■ DIRECTIONS ■
Going line by line through the records below, count those with the word "calles" and give only the count.

■ MATERIAL FOR THIS EXERCISE ■
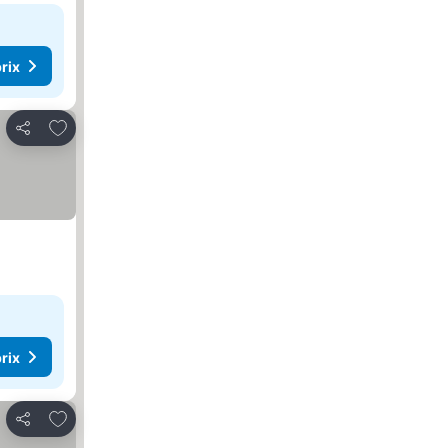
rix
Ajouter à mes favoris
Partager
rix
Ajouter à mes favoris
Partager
--
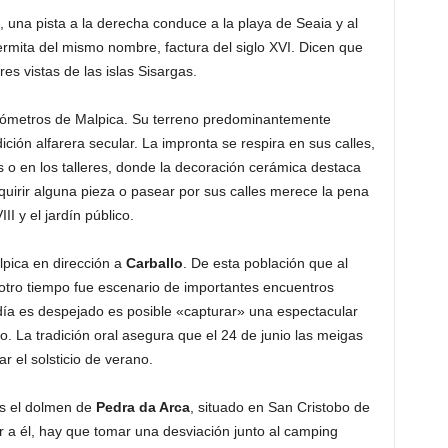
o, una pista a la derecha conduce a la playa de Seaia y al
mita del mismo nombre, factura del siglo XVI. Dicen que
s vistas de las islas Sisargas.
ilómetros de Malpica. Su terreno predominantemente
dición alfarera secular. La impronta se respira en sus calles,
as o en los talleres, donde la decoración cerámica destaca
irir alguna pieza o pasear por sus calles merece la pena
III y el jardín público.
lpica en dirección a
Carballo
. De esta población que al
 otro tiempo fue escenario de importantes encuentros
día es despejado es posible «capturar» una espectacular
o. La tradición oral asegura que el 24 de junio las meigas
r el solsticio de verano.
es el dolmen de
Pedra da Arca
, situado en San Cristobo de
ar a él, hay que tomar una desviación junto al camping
...
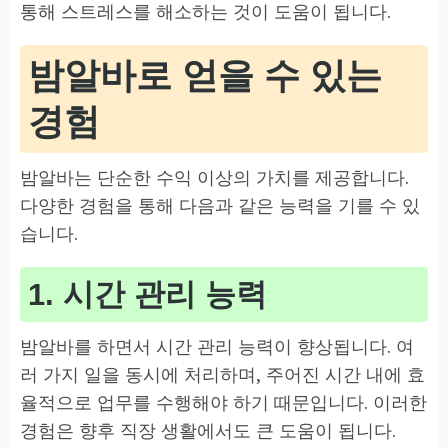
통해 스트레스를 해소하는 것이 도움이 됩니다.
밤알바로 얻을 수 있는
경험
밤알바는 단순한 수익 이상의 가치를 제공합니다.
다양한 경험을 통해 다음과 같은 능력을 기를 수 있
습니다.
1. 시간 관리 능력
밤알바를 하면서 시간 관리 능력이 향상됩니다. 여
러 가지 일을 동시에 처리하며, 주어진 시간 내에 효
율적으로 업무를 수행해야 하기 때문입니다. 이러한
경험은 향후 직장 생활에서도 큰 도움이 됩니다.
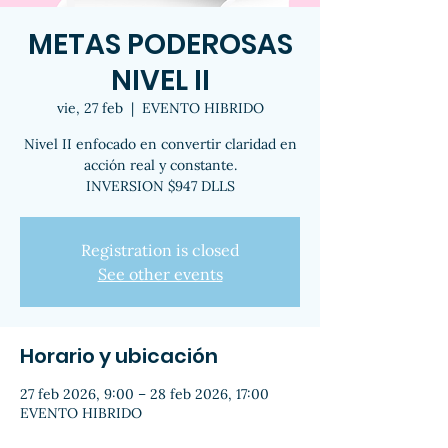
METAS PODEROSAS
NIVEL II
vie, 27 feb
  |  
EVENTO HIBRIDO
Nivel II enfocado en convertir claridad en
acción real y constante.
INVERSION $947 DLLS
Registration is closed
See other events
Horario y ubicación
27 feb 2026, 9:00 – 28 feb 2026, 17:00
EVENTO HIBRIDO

■ TASK SOLUTION ■
2